DATA ENTRIES »
• • • • •
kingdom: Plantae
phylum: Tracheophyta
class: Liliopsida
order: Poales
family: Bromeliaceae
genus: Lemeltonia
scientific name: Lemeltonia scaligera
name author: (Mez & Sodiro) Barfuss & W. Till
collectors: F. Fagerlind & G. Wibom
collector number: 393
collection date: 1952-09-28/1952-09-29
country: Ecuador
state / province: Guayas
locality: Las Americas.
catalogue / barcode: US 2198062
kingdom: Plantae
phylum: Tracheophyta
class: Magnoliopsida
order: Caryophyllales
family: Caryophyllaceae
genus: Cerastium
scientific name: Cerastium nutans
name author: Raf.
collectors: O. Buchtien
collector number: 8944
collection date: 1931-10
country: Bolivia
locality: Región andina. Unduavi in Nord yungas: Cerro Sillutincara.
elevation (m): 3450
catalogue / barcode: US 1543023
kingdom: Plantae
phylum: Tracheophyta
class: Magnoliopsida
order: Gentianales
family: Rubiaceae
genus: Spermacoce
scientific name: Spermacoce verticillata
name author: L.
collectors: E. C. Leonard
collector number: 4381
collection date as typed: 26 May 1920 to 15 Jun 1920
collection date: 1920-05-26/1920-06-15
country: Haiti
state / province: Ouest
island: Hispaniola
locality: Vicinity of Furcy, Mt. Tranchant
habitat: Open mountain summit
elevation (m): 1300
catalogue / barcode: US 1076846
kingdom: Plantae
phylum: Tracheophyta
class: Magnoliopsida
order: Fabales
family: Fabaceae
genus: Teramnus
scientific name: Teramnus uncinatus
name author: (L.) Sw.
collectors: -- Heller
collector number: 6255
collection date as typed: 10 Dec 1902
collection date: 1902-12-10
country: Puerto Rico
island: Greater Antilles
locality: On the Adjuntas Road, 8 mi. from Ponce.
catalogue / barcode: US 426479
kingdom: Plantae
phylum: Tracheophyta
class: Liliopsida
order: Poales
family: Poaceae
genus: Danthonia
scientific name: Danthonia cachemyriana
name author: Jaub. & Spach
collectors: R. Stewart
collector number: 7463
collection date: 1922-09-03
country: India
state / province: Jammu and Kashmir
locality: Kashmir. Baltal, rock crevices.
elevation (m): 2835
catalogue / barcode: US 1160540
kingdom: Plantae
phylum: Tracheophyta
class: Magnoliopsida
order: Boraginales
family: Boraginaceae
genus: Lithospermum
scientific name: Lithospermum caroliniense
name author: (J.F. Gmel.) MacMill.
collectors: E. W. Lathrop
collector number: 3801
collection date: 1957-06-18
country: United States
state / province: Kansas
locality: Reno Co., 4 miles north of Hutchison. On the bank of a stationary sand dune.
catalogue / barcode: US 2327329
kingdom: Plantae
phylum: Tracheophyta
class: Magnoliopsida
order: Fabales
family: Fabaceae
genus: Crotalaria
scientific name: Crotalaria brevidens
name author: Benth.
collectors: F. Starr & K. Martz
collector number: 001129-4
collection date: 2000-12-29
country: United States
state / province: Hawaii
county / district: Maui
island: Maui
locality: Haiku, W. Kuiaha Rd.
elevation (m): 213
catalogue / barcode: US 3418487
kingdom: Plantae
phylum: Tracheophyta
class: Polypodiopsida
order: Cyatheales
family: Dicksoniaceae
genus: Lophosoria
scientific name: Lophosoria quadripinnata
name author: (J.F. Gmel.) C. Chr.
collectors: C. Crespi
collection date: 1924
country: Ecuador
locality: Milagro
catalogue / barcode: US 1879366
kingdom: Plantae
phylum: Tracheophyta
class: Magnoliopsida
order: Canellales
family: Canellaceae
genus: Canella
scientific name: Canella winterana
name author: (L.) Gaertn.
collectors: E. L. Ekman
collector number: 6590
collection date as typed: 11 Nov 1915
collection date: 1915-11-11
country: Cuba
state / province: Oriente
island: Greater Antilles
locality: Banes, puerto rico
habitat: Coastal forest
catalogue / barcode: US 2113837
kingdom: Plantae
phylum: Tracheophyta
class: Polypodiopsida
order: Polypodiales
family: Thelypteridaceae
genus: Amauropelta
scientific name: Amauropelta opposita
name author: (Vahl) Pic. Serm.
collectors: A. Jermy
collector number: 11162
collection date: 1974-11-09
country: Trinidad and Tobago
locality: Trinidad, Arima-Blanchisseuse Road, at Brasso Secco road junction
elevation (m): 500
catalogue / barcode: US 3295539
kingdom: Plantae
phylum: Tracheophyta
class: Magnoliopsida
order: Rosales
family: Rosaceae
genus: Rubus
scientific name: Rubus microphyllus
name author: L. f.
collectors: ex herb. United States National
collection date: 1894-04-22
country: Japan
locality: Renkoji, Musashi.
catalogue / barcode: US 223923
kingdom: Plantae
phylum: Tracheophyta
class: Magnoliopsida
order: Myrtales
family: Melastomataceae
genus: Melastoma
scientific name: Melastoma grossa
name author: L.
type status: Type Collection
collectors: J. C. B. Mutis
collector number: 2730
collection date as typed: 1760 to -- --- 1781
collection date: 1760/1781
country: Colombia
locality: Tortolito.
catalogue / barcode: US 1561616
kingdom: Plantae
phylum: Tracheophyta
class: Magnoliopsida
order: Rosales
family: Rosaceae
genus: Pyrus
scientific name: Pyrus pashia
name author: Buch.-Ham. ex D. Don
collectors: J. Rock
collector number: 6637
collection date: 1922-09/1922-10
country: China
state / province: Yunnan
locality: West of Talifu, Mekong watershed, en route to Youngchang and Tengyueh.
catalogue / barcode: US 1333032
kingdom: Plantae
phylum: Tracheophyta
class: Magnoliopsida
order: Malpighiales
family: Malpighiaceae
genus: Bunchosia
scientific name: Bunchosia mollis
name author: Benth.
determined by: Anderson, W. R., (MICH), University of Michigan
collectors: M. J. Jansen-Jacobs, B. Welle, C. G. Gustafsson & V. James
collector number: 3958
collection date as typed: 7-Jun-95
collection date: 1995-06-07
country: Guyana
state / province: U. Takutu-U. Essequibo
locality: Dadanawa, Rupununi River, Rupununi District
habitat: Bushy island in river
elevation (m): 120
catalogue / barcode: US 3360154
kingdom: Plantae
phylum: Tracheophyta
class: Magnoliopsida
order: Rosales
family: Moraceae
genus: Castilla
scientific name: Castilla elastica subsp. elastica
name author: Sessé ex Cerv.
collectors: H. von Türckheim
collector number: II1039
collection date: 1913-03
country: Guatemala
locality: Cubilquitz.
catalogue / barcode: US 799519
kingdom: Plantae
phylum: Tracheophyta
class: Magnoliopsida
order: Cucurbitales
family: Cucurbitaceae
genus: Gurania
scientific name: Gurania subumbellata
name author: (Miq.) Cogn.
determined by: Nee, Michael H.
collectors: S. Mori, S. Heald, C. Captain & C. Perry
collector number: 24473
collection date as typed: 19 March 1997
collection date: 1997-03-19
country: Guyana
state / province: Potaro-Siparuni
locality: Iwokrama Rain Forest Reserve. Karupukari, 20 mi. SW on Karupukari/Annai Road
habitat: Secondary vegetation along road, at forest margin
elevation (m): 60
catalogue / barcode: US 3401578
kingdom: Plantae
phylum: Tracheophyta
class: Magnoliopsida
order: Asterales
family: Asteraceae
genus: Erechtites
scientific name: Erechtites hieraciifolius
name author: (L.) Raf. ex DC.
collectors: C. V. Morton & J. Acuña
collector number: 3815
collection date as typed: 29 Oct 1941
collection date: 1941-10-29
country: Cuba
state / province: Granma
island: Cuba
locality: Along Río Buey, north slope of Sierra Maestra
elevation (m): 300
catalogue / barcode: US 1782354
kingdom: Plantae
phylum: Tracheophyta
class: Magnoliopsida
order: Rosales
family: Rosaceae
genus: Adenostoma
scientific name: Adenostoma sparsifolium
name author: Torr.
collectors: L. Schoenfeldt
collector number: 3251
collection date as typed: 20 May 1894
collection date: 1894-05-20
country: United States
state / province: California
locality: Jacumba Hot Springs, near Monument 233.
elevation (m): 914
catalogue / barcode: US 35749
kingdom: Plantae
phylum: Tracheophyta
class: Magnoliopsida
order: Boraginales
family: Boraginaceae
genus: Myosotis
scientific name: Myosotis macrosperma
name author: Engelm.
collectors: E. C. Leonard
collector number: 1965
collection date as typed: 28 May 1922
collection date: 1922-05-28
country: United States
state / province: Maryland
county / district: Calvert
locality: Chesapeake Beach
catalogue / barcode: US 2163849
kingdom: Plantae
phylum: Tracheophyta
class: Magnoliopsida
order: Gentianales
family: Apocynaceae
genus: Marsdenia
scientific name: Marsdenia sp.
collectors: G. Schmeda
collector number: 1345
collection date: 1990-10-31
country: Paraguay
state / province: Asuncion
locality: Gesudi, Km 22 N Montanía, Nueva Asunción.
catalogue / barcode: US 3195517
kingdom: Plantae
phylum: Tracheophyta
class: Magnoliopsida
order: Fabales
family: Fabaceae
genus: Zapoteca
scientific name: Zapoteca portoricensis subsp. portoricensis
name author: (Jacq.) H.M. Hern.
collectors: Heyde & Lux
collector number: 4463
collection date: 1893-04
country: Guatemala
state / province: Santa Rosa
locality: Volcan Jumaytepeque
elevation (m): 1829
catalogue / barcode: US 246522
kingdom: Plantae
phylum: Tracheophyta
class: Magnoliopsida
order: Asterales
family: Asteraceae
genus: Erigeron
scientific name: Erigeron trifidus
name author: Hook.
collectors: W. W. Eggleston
• • • • •
WHAT IS EXPECTED » Print the lines of the entries above from the line with "elevation (m): 213" up to and including the line with "genus: Canella", reproducing each one exactly.

SOLUTION TO THE PROBLEM »
elevation (m): 213
catalogue / barcode: US 3418487
kingdom: Plantae
phylum: Tracheophyta
class: Polypodiopsida
order: Cyatheales
family: Dicksoniaceae
genus: Lophosoria
scientific name: Lophosoria quadripinnata
name author: (J.F. Gmel.) C. Chr.
collectors: C. Crespi
collection date: 1924
country: Ecuador
locality: Milagro
catalogue / barcode: US 1879366
kingdom: Plantae
phylum: Tracheophyta
class: Magnoliopsida
order: Canellales
family: Canellaceae
genus: Canella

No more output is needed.